Legislative Services identified other issues with MontanaCan’s bill, and said it was unable to complete a comprehensive review because marijuana laws passed by the 2019 Legislature, which the bill would amend, have yet to be codified.

Montana is no stranger to flawed marijuana law. The poorly regulated 2004 medical marijuana program passed by voters was so full of “gray areas” that it led to prosecution of its pioneers on drug charges. The legislative repeal got caught up in courts for years, leaving the flawed program on the books, which allowed for black-marketeering. Only in recent years has the program been reformed to function as intended.
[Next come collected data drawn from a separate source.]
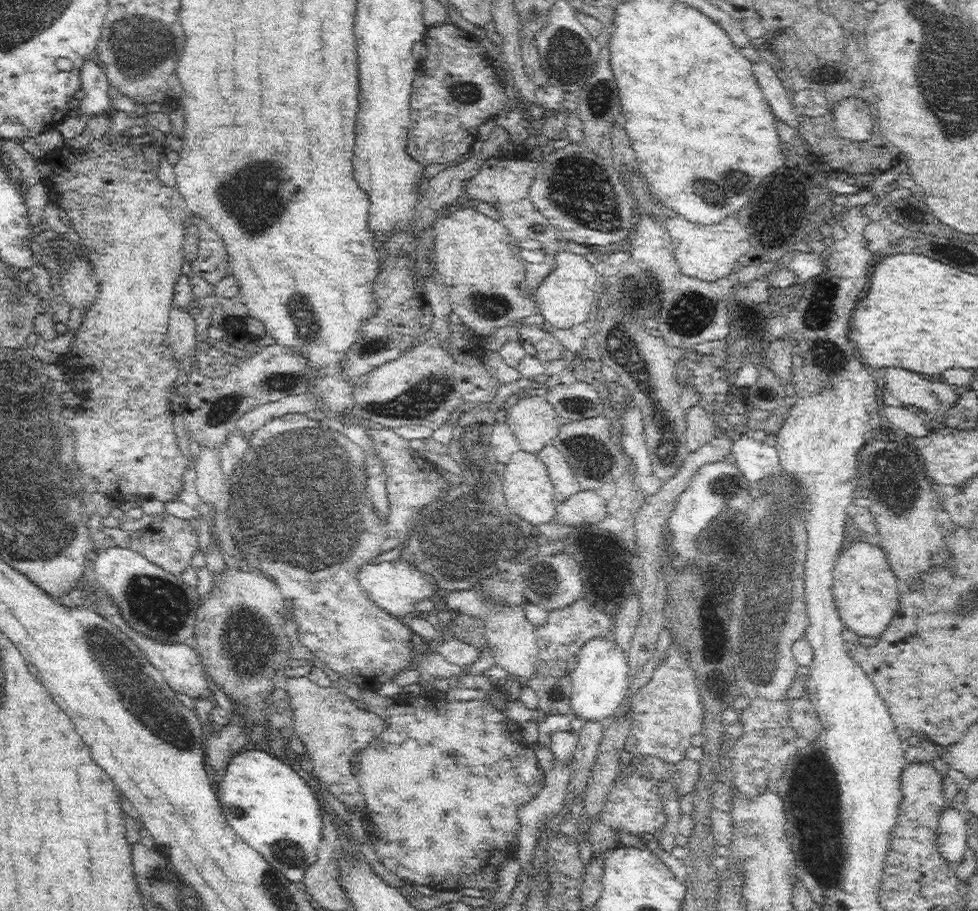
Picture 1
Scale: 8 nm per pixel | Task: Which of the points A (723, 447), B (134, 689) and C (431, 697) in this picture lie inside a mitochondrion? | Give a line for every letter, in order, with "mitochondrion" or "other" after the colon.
A: other
B: mitochondrion
C: other

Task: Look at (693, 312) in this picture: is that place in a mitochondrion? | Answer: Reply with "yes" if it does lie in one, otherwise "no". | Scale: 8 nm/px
yes

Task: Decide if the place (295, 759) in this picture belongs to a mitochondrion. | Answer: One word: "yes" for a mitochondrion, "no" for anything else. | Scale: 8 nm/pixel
no

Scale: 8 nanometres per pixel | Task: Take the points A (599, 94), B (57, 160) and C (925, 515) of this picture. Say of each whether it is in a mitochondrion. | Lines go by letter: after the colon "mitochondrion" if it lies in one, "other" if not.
A: mitochondrion
B: other
C: other

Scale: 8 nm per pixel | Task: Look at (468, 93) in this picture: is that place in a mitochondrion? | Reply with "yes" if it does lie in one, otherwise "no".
yes

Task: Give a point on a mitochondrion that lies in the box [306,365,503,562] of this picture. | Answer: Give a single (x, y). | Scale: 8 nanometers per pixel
(411, 403)

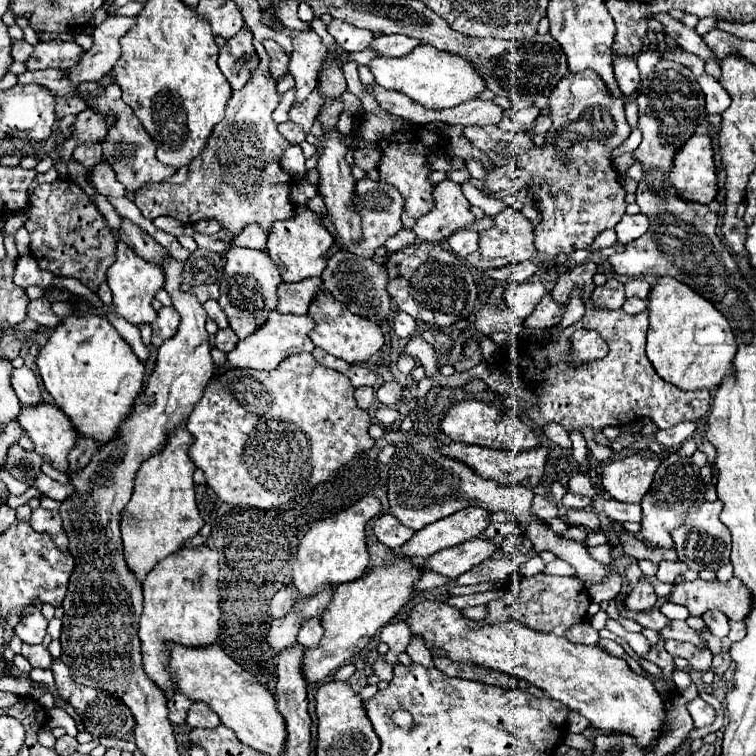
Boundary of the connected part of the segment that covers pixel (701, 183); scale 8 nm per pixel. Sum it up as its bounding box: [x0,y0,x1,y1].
[669,127,719,203]

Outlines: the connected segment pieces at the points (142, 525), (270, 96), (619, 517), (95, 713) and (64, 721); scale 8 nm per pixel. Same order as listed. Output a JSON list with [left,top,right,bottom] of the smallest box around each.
[[121,419,205,581],[135,69,295,235],[605,499,641,523],[51,659,135,739],[47,707,78,737]]

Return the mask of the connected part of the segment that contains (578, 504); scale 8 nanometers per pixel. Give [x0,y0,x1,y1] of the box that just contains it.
[561,491,591,509]

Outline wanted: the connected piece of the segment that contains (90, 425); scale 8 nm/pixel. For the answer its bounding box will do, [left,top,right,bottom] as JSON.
[37,315,145,447]

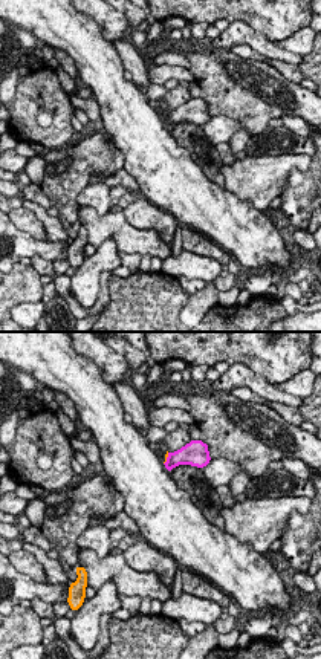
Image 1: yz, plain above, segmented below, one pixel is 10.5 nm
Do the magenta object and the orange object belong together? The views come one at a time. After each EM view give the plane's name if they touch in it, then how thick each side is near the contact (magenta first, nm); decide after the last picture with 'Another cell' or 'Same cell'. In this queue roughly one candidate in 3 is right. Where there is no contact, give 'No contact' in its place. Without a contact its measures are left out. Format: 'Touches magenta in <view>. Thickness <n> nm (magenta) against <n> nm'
Touches magenta in yz. Thickness 220 nm (magenta) against 30 nm

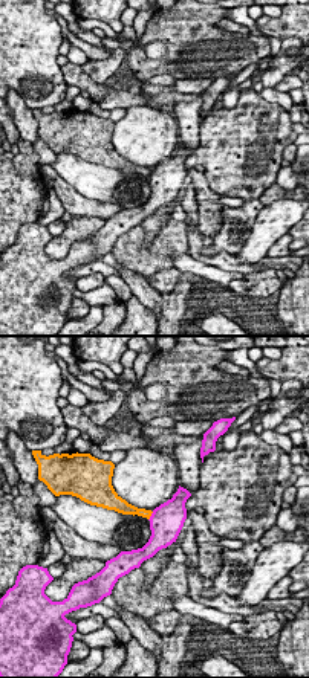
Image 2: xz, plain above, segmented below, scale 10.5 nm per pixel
Touches magenta in xz. Thickness 360 nm (magenta) against 120 nm

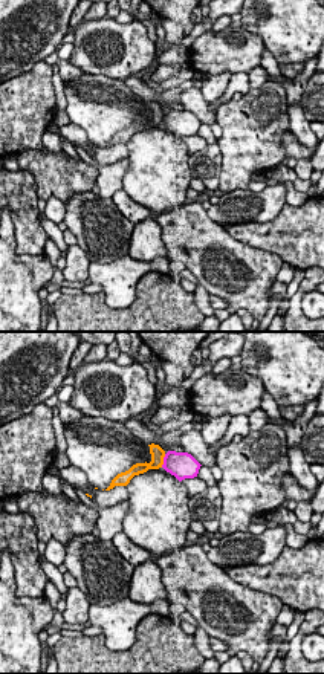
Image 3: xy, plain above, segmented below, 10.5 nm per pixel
Touches magenta in xy. Thickness 280 nm (magenta) against 140 nm

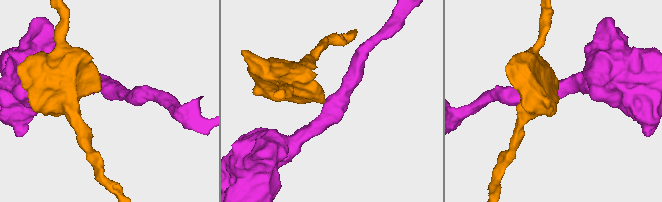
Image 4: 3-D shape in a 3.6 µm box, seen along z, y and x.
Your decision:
Another cell

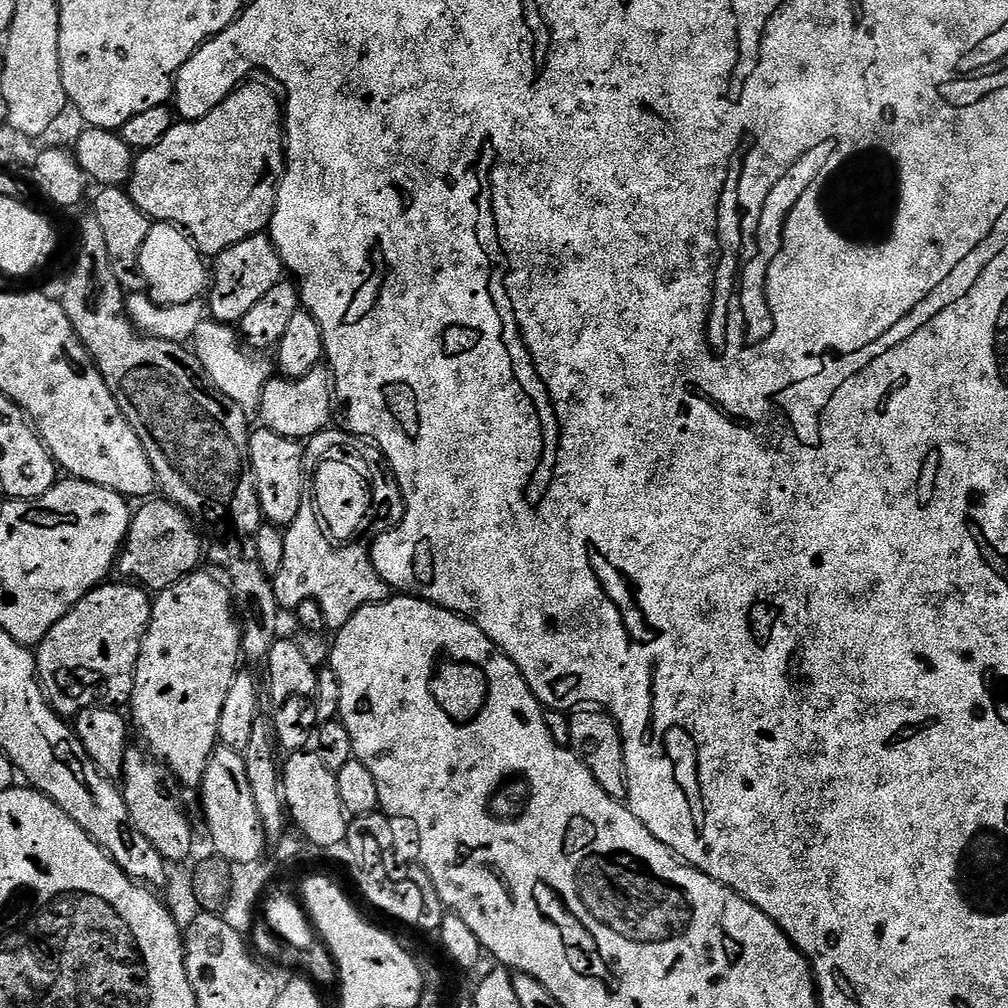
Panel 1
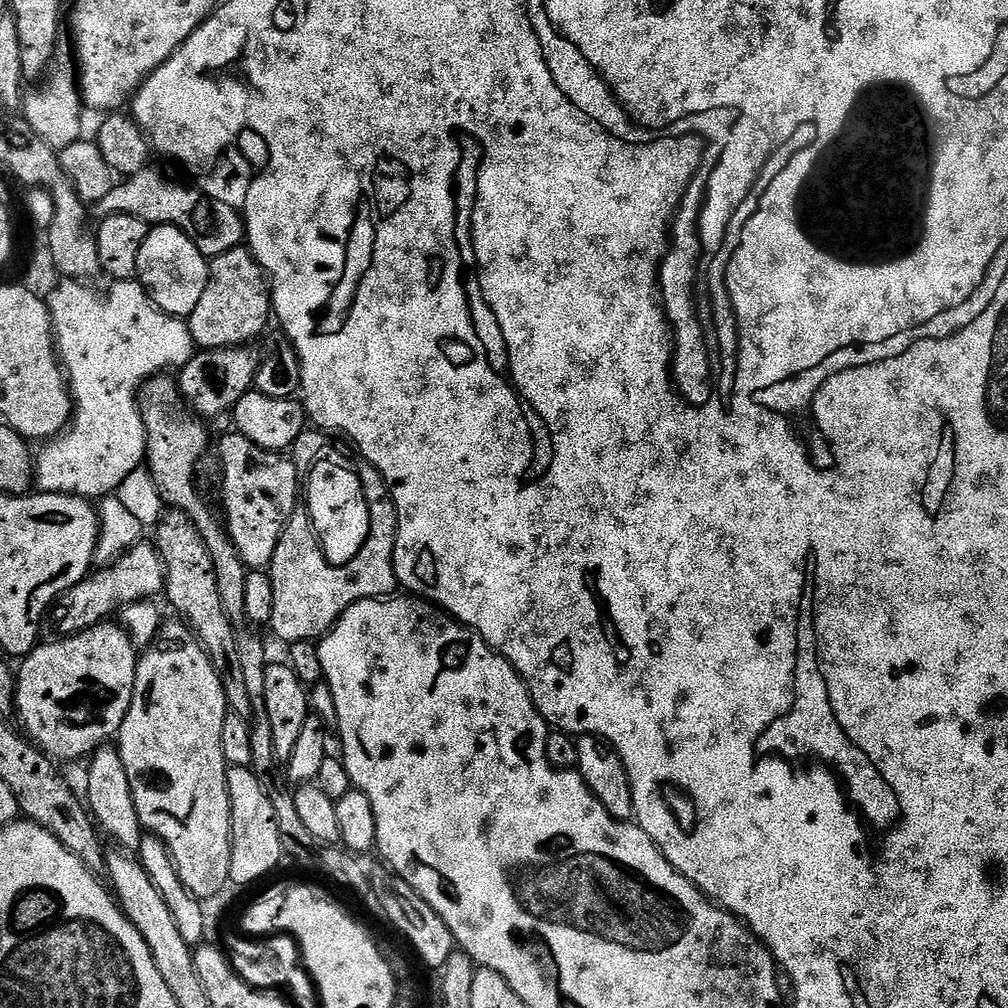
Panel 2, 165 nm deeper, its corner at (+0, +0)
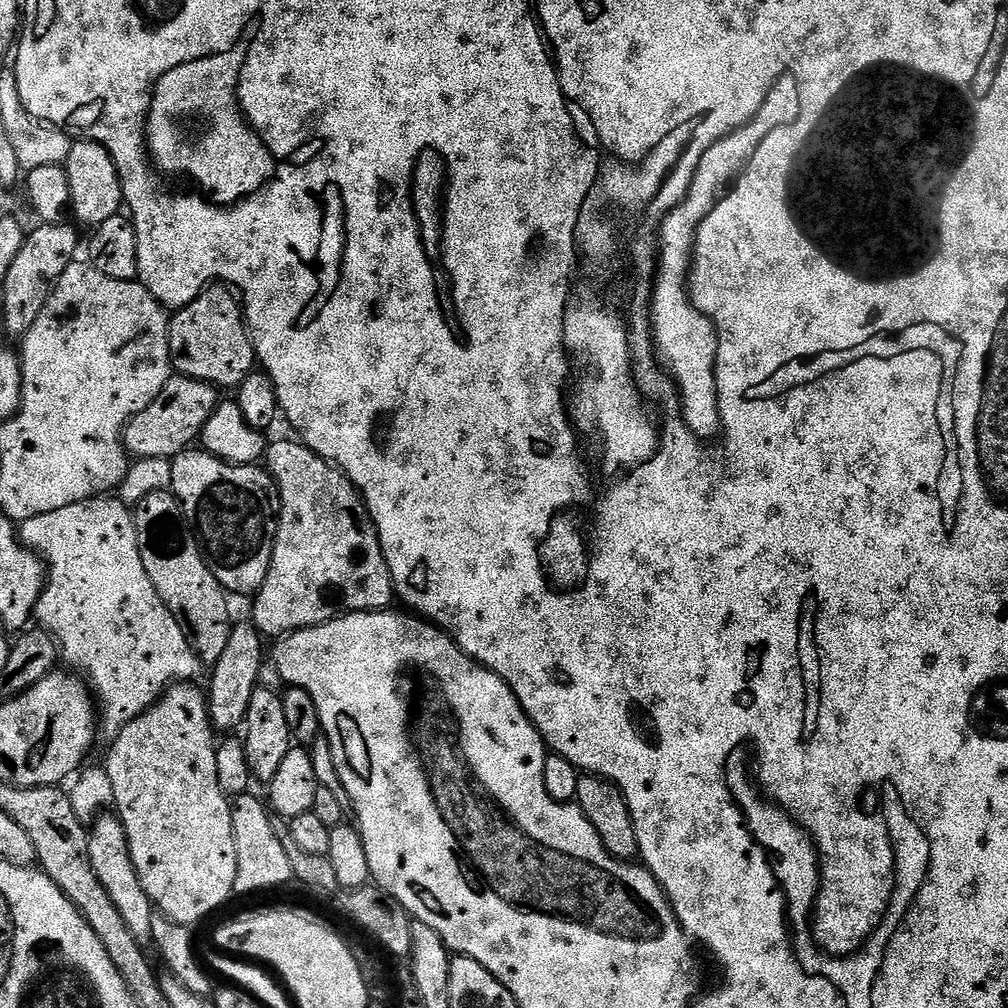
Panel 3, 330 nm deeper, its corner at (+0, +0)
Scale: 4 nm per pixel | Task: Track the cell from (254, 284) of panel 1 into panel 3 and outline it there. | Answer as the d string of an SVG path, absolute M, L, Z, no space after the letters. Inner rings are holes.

Though a recent poll shows strong support for recreational marijuana legalization in Montana, voters in other states have shown an unwillingness to support inadequately regulated programs. North Dakota voters, for instance, legalized medical marijuana by a large margin in 2016, but a recreational initiative not funded by national organizations and without purchasing limits or industry regulations was overwhelmingly rejected last year.

Potential solutions offered by Legislative Services are for MontanaCan to lower its bill’s age limit to 18 or pass a concurrent constitutional amendment adding an exception similar to the one for alcohol.